Specification update related to the Gateway SUP. Add support of gateway service.

Issues Addressed

#137

Change Type

Please select the relevant options:

[] Fix (change that resolves an issue)
New enhancement (change that adds specification content)
Content edits (change that edits existing content)

Checklist

I have read the CONTRIBUTING document.
My changes adhere to the established patterns, and best practices.

phil-abb · 2026-05-15T10:17:15Z

@julienduquesnay-se - I won't be able to review this until next week.

phil-abb · 2026-05-15T14:57:51Z

@julienduquesnay-se - would you mind updating your branch? It's showing changes related to the helm PR as changes in your branch

julienduquesnay-se · 2026-05-15T20:27:20Z

@julienduquesnay-se - would you mind updating your branch? It's showing changes related to the helm PR as changes in your branch

@phil-abb, I was trying to merge the latest changes from the "pre-draft" branch, and it looks like it grabbed your latest commit. I might need help to clean that up.

Signed-off-by: Julien Duquesnay <julien.duquesnay@se.com>

phil-abb · 2026-05-18T11:06:28Z

@julienduquesnay-se - would you mind updating your branch? It's showing changes related to the helm PR as changes in your branch

@phil-abb, I was trying to merge the latest changes from the "pre-draft" branch, and it looks like it grabbed your latest commit. I might need help to clean that up.

I rebased via the GitHub PR UI, and it looks ok now.

Signed-off-by: Julien Duquesnay <julien.duquesnay@se.com>

Co-authored-by: Philip Presson <philip.presson@us.abb.com> Signed-off-by: Julien Duquesnay <156128585+julienduquesnay-se@users.noreply.github.com>

matlec

This PR implements an approved SUP, so I'm not asking to block or restructure it here. However, I'd like to flag a broader question this PR surfaces that's worth picking up separately.

@ajcraig @phil-abb

This is a bigger thread, and it ties into a comment I left on the "Device roles to capabilities" SUP. Working through this gateway PR, I keep bumping into the same question:

When the WFM sends a deployment, what is it targeting?

Today the implicit answer is "a WFM client". Routing happens via clientId in the URL, and the ApplicationDeployment YAML stays target-agnostic. This PR shifts that implicit answer by putting deviceId inside the ApplicationDeployment YAML's metadata. That works neatly for the see-thru gateway case, but it doesn't generalize. Multi-node Kubernetes clusters are the clearest example: kube-scheduler picks where pods run, so the WFM really has no business addressing nodes directly.

That points at something deeper. Standalone Device, Standalone Cluster, and Gateway look like three different things in the spec - but to me they read as the same shape, and the only real difference between them is: how many deployment targets the WFM client speaks for. A Standalone Device speaks for one. A Standalone Cluster speaks for one (the cluster as a whole, single-node or multi-node). A Gateway speaks for several. The PR introduces Gateway as a new category to handle the "several" case; I'd suggest framing it instead as extending the existing pattern to support more than one deployment target per client.

* **Given material**

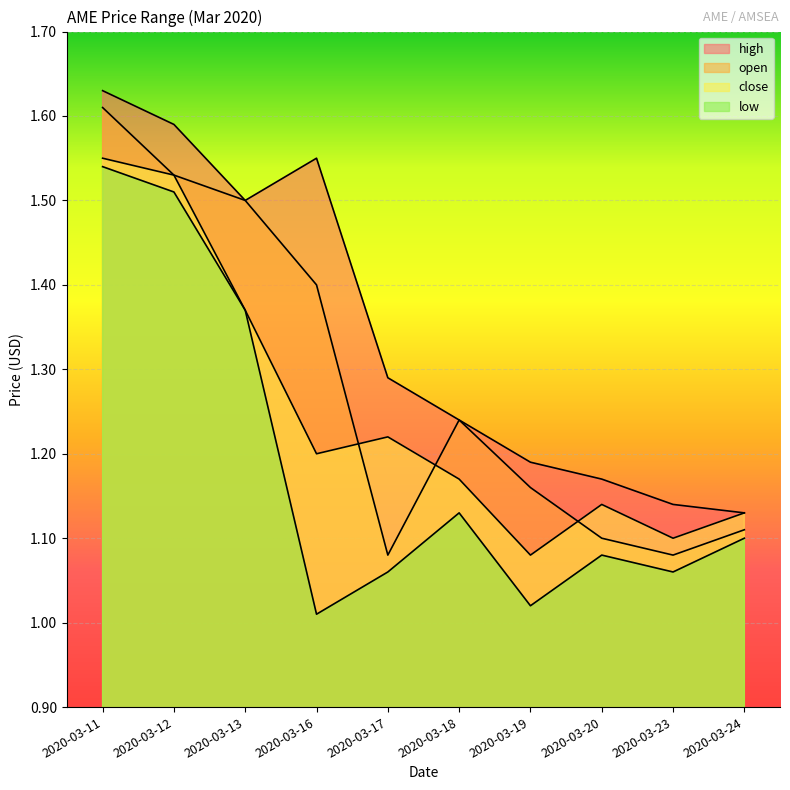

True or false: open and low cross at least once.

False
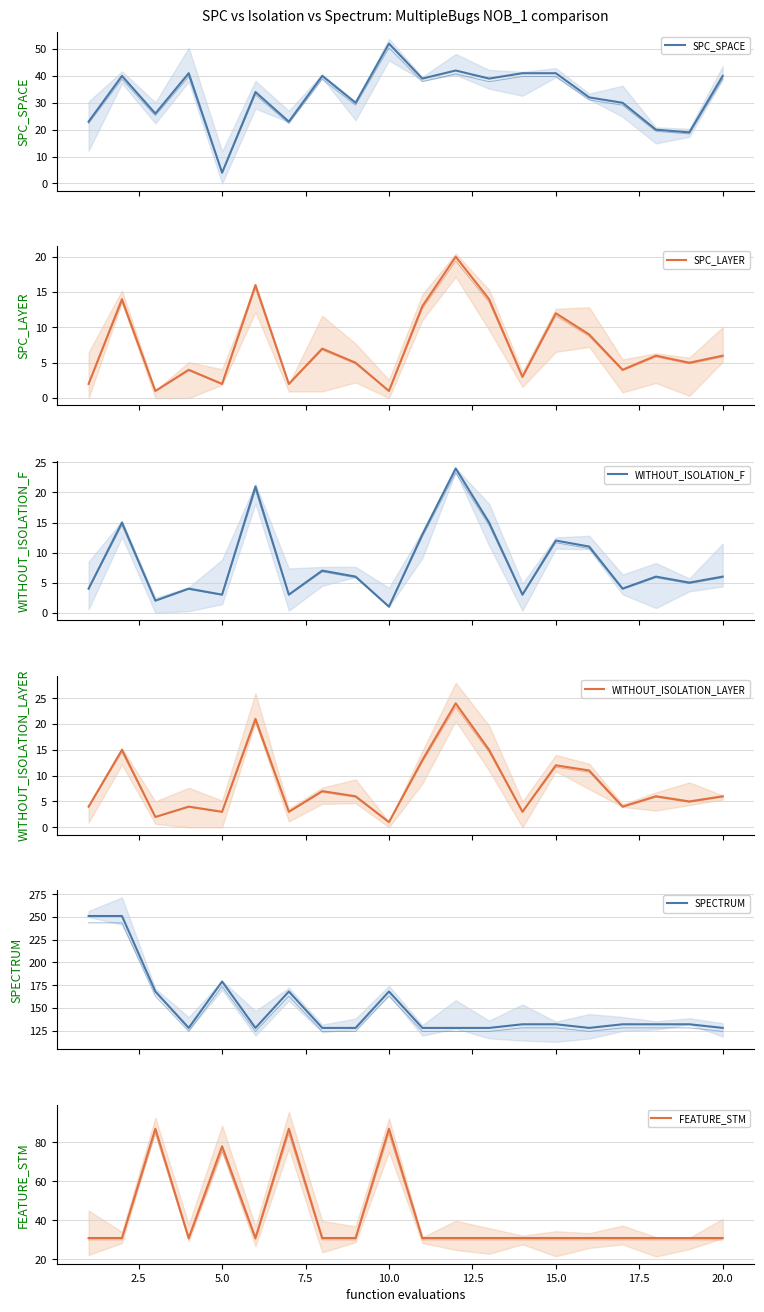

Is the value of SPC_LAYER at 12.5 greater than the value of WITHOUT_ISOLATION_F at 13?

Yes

* **Task prompt**
Continue the pull request discussion on gateway service support, starting right after its last sentence.

* **Your response**
The most concrete future case this opens up is the DFM/WFM split for multi-node clusters. For a multi-node cluster, devices (the nodes) aren't really a WFM concern - the WFM just needs to know there's a deployment target (the cluster) and what it can run. Node-level identity, vendor, lifecycle - that's all DFM territory (post-GA). The PR currently surfaces device identity through WFM artifacts: deviceId in deployment metadata, the capabilities endpoint keyed on deviceId, the Gateway role naming child devices. When the DFM lands and we want to add device-level visibility, we'd ideally do that without having to pull device identity through every WFM interaction. One framing that would help: separate "what the WFM addresses" from "what counts as a device." The WFM-side concept becomes a "deployment target," orthogonal to whatever the DFM tracks. The WFM addresses targets; the DFM (when it arrives) tracks devices; the two surfaces stay independent.

Sketch of the alternative framing

WFM Client = protocol participant. Has clientId, X.509 identity. Speaks for one or more deployment targets.
Deployment target = an execution surface the WFM can address. Has a targetId unique per client. Has its own capabilities document.
Target capabilities are scoped to deployment concerns: supported runtimes, deployment types, resources. Device-shaped fields (vendor, modelNumber, serialNumber) move to the DFM; they describe what the device is, not what it can host.
What "resources" means depends on what schedules at this target. A standalone device or a gateway-managed sub-device reports concrete hardware (camera, GPU, ...) because Margo schedules at that level. For a cluster target, it probably makes less sense to report hardware at the cluster-level. In the cluster case, kube-scheduler can handle node-specific / hardware-aware placement via the chart's own affinity rules. Margo doesn't need to know which cluster node has the camera - that's Kubenetes' job.
Target identity inherits from the client. No separate certs; the client is the trust boundary.
Deployment routing = (clientId, targetId) pair. clientId stays where it is today. targetId lives in the bundle manifest's in a deployment entry - not in the ApplicationDeployment YAML, which stays target-agnostic. One bundle manifest carries routing for all of a client's deployments; a multi-target client fetches once rather than per target.
Delegation ("autonomous placement") = a client-level capability flag, orthogonal to target count. To request delegation for a deployment, the WFM omits targetId from the bundle manifest entry; the client picks among its eligible targets. Single-target clients trivially satisfy this. A multi-target client that hasn't reported delegation capability must receive an explicit targetId.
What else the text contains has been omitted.